Trends in the shortage of general surgeons, as in other specialties, have been exacerbated by specialization. Specialization historically occurred during the evolution of a career. More recently, it occurs as 2 years or more of a Fellowship after certification in general surgery. With more non-American Board of Medical Specialties (ABMS) fellowships offered, progressive specialization occurs in approximately 78% of all general surgery diplomates. In recent years, specialties that historically required general surgery before specialty fellowship (Cardiothoracic, Plastics, and Vascular) have discontinued the general surgery requirement. So the number of general surgery certificates has diminished accordingly. The estimates, courtesy of Dr. Frank Lewis, Executive Director of the American Board of Surgery (ABS), show that the annual number of certificates in general surgery will be 900. As it is unlikely that the growth of physician numbers will parallel current population growth, maximizing their services is best accomplished by concentrating them regionally as appropriate.

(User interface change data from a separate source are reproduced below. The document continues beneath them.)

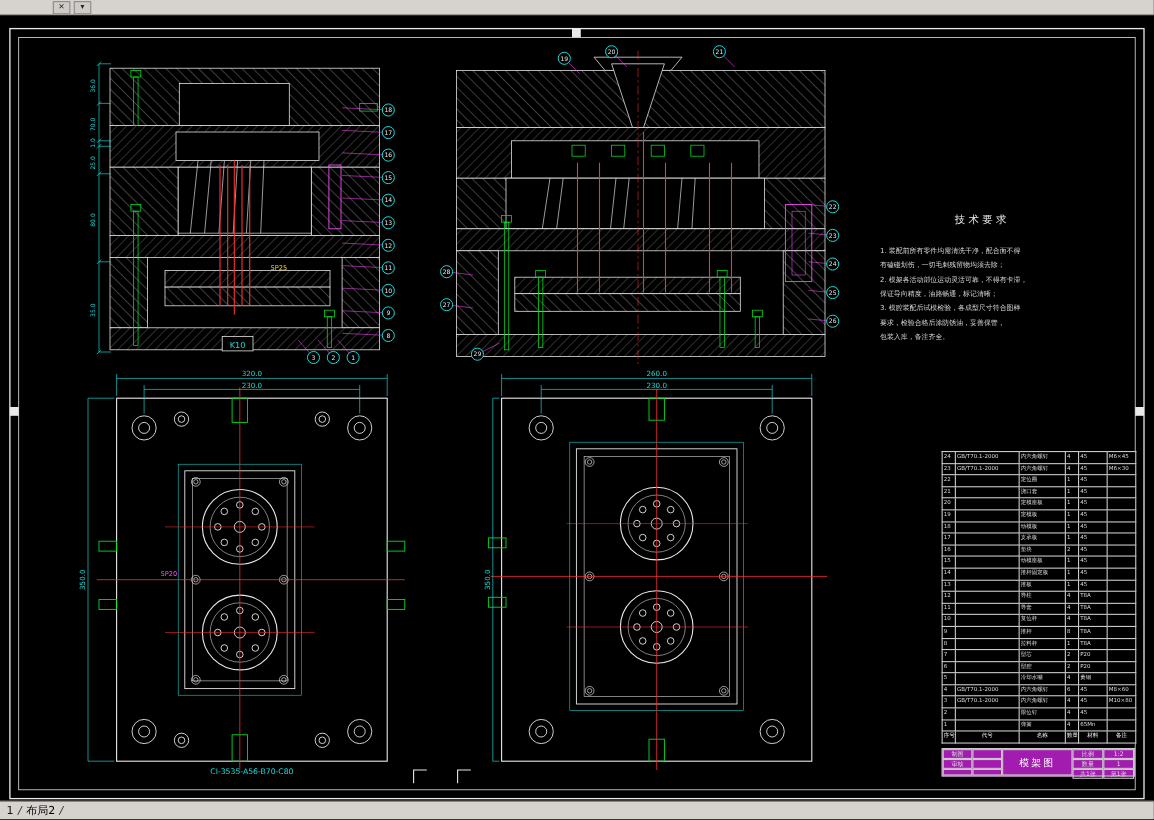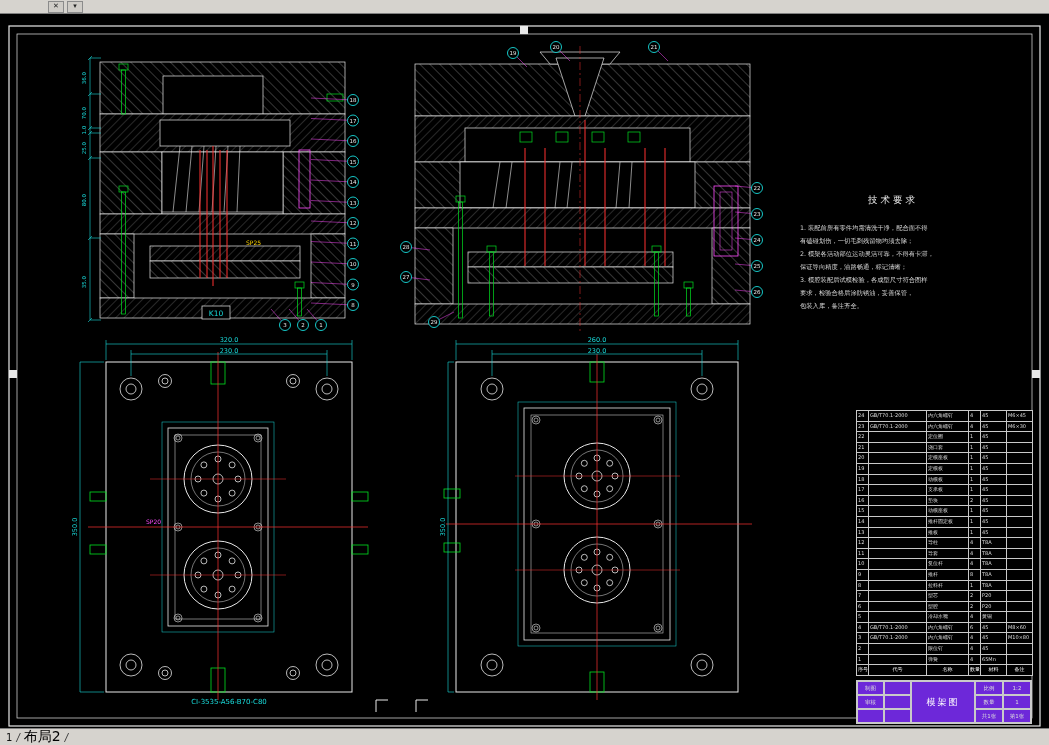--- a/index.html
+++ b/index.html
@@ -16,39 +16,39 @@
     width:14px;height:10px;border:1px solid #8b8b8b;background:#cfccc7;
     font-size:7px;line-height:9px;text-align:center;color:#222;cursor:default;
   }
   #canvas{position:absolute;top:14px;left:0;width:1049px;height:714px;background:#000;}
   .bar-bottom{
     position:absolute;bottom:0;left:0;width:1049px;height:17px;background:#d6d3ce;
     border-top:1px solid #7f7f7f;box-sizing:border-box;
     display:flex;align-items:center;gap:4px;padding-left:6px;
     font-size:10px;color:#111;
   }
-  .bar-bottom .tab{font-size:14px;color:#000;}
+  .bar-bottom .tab{font-size:10px;color:#000;}
   .bar-bottom .slash{color:#333;font-style:italic;}
   svg text{font-family:"DejaVu Sans",sans-serif;}
   
   #bom{
     position:absolute;left:856px;top:410px;width:176px;
     border-collapse:collapse;table-layout:fixed;background:#000;
   }
   #bom td{
     border:0.5px solid #c9c9c9;height:9.6px;line-height:9.6px;
     font-size:5px;color:#ddd;padding:0 1px;overflow:hidden;white-space:nowrap;
   }
   #bom col.c1{width:12px}#bom col.c2{width:58px}#bom col.c3{width:42px}
   #bom col.c4{width:12px}#bom col.c5{width:26px}#bom col.c6{width:26px}
   #bom tr.hdr td{color:#fff;text-align:center;}
   
   #tblock{
-    position:absolute;left:856px;top:680px;width:176px;height:44px;
-    display:flex;border:1px solid #c9c9c9;box-sizing:border-box;background:#6d28d9;
+    position:absolute;left:856px;top:680px;width:176px;height:26px;
+    display:flex;border:1px solid #c9c9c9;box-sizing:border-box;background:#a21caf;
   }
   #tblock .cell{
     border:0.5px solid #c9c9c9;color:#ddd;font-size:5.5px;
     display:flex;align-items:center;justify-content:center;overflow:hidden;
   }
   #tblock .col{display:flex;flex-direction:column;}
   #tblock .row{display:flex;flex:1;}
   #tblock .name{font-size:9px;color:#fff;letter-spacing:2px;}
 </style>
 </head>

Most current discussion of systems is based on the role of primary care practitioners and a system similar to an HMO. The primary care physician and nurse practitioner can provide care with Medical Home models and the like. Primary care physicians are at 77/100,000 which is within Council On Graduate Medical Education (COGME) workforce recommendations.[12] Primary care physicians are best deployed for complex chronic illness, and their care is especially useful in geriatric populations where a physician is challenged by coordinating care among a number of age-related illnesses. Thus, it seems logical for nonphysician providers to treat minor illness and give preventative care. The elderly make more clinic visits, are often undercared for, have 3 to 5 conditions, and require direct coordinated care by a primary care team.